To amplify up to a specified level.

A lot of people (myself included) like to amplify the audio close to maximum before exporting (For WAV files, I generally normalize to -1 dB).

What, then, is the intended use of the “regular” normalization?

GoldWave calls it “maximizing” which is a better English word for it but normalizing is the proper audio terminology. …There are 3rd-party “maximizer” effects, but these are non-linear (using compression and limiting) and they alter the character of the sound.

Most commercial recordings are normalized/maximized. Plus, most commercial recordings use compression and limiting to boost the loudness without clipping the peaks.

You can record at a low-enough level to leave headroom for unexpected peaks and then normalize later… The most important thing is that you don’t “try” to go over 0dB and [u]clip[/u] (distort) during recording so it’s better to amplify later.

For example, if you are digitizing a vinyl record, you can normalize a whole side (or both sides combined) to maximize the volume of the album while maintaining the relative loudness of loud & quiet songs as was originally intended.

With a podcast you might want to manually adjust the volume here-and-there as necessary, or you can use volume-leveling or dynamic compression, etc., to even-out (and possibly boost) the volume.

how does one normalize the volume of two tracks of an interview?

Darn good question. Most of these tools are generically intended to set volume for completed projects. Completed projects don’t have twenty or thirty seconds of dead silence.

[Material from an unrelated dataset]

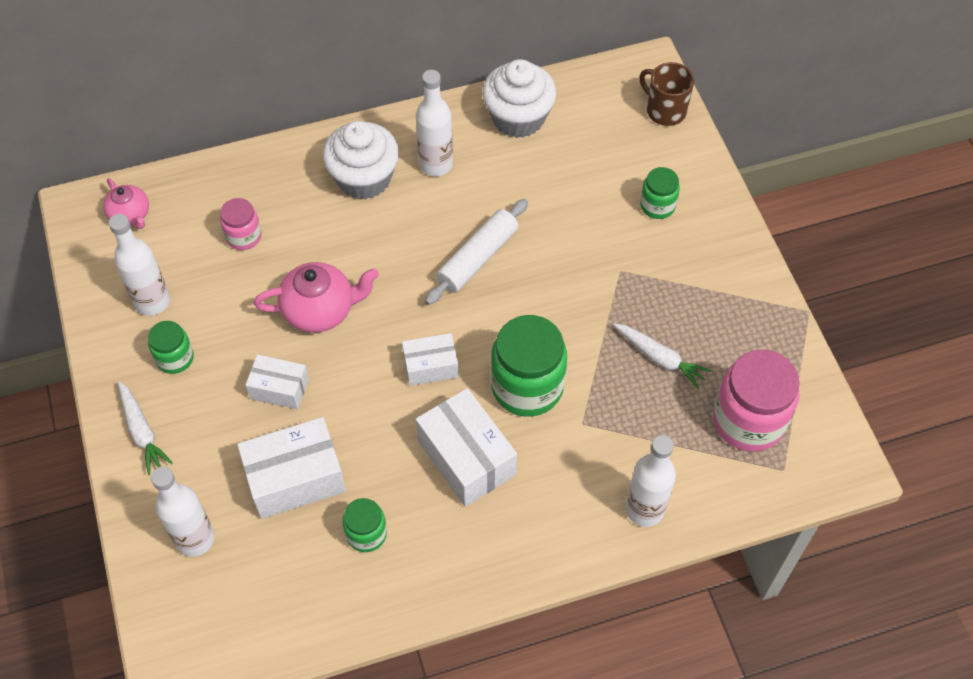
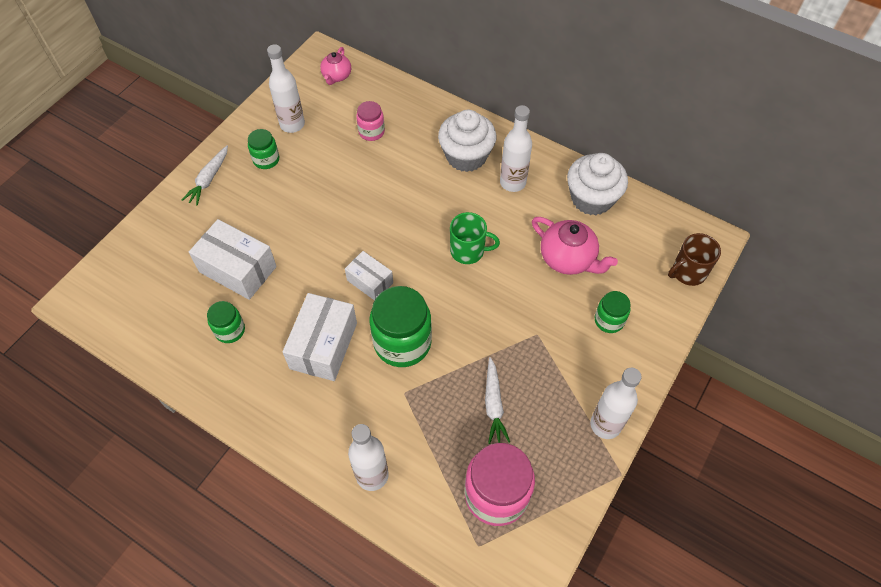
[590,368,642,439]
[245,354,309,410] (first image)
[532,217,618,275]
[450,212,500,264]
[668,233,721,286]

The legacy answer is turn the show over to the recording engineer who has enough smarts to know to set the host volume at a specific volume no matter how long the guest takes to answer. The guest is on a different fader on the mixing console and here, too, the recording engineer sets a good volume no matter how long the guest talks.

Since you have the host and the guest on different tracks, it should be possible to select each track and set the volumes manually. Audacity will play back everything at once (unless you prevent it with the SOLO and MUTE buttons) so it should be a simple matter to play the combination show to your headphones to make sure the balance is good.

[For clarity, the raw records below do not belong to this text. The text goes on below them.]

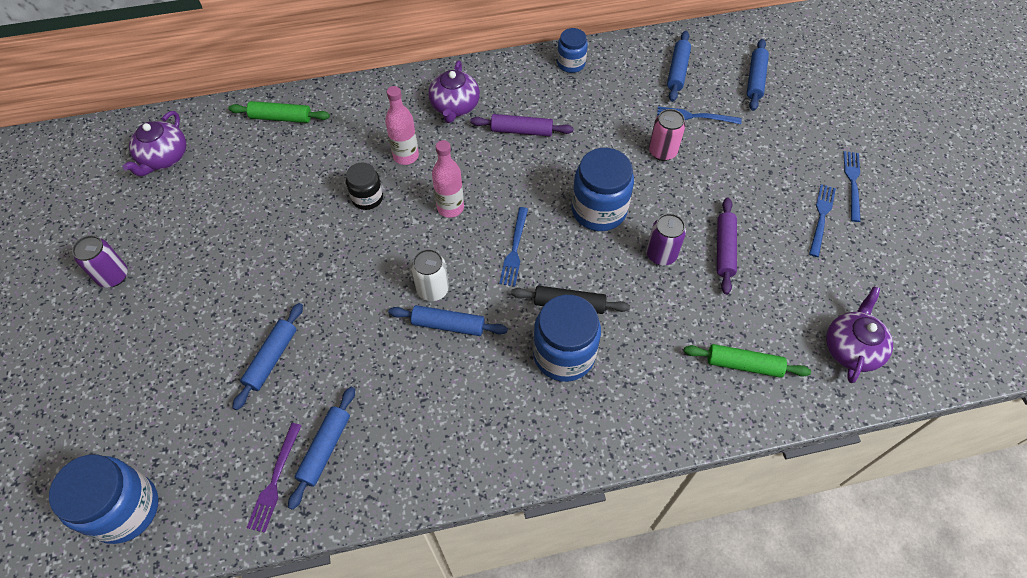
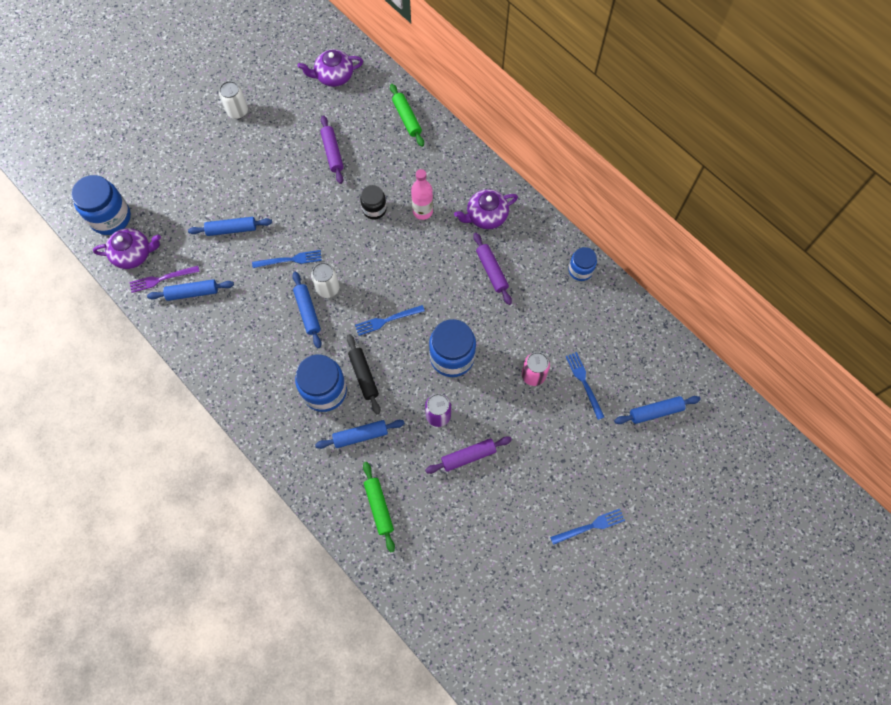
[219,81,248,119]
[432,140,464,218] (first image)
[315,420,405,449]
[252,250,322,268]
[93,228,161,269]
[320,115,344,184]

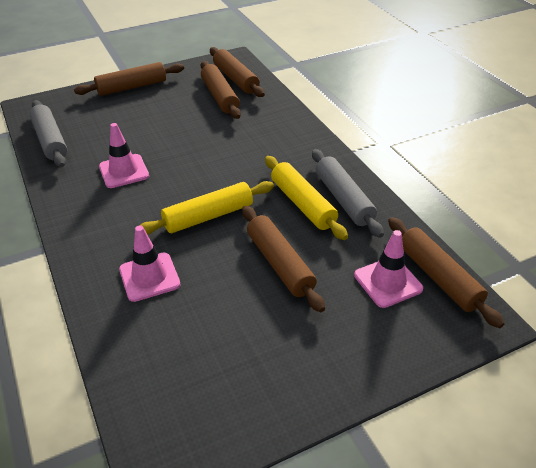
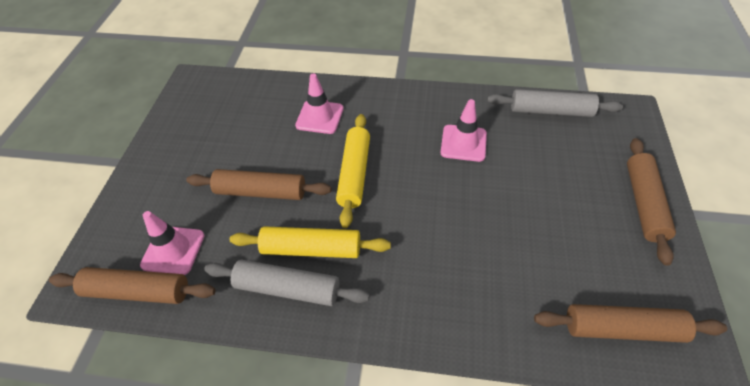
[201,61,241,119] (first image)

Audacity will push everything together into one single show when you export the WAV Edit Master. It’s at that magic point you can apply automated tools so the posted MP3 podcast comes out the overall right volume.

This is also the place to apply broadcast limiter simulations such as Chris’s Compressor which will be happy to “ride gain” on the show and even out anything you may have missed earlier.

Koz

how does one normalize the volume of two tracks of an interview?

By ear of by software. If you’re lucky to have the two speakers in different tracks, then it’s not much work to do it “by ear”, as long as there’s not much intra-track variation. If they are in the same track, or you do have lots of intra-track variation, like one person kept changing their distance to their mic, then… oh boy… you need (1) segmentation into clips, (2) [auto-]normalization of clips relative to each other. Software that supports non-destructive envelopes across clip groups makes this latter bit a little easier to experiment with, although it’s not that big of a deal in Audacity since you can undo changes, but you can’t really have that enveloping done on non-contagious clip groups in Audacity unless you further bounce them to yet more tracks or write your own fx (e.g. in Nyquist) that process just some clips, for instance based on labels. The lack of a relative normalization feature (clip to clip) is a bit more of slow-downer in Audacity. Alternatively, you can just use a compressor and hope for the best, as it is essentially a fully dynamic version of clip-to-clip normalization, without even having to define anything like clips, but you’d probably have to tune it a little bit, in terms of parameters.

I could add that some tools like Izotope RX try to have it both ways, in that they’ll produce a user-editable envelope from what’s essentially their compressor (they call it leveler IIRC), but the catch with that approach is that the envelope is going to have so many control points that you’ll die of old age adjusting them manually if the software didn’t get them right automagically, so it’s mostly an illusion of control compared to manually splitting the offending regions that didn’t come out right.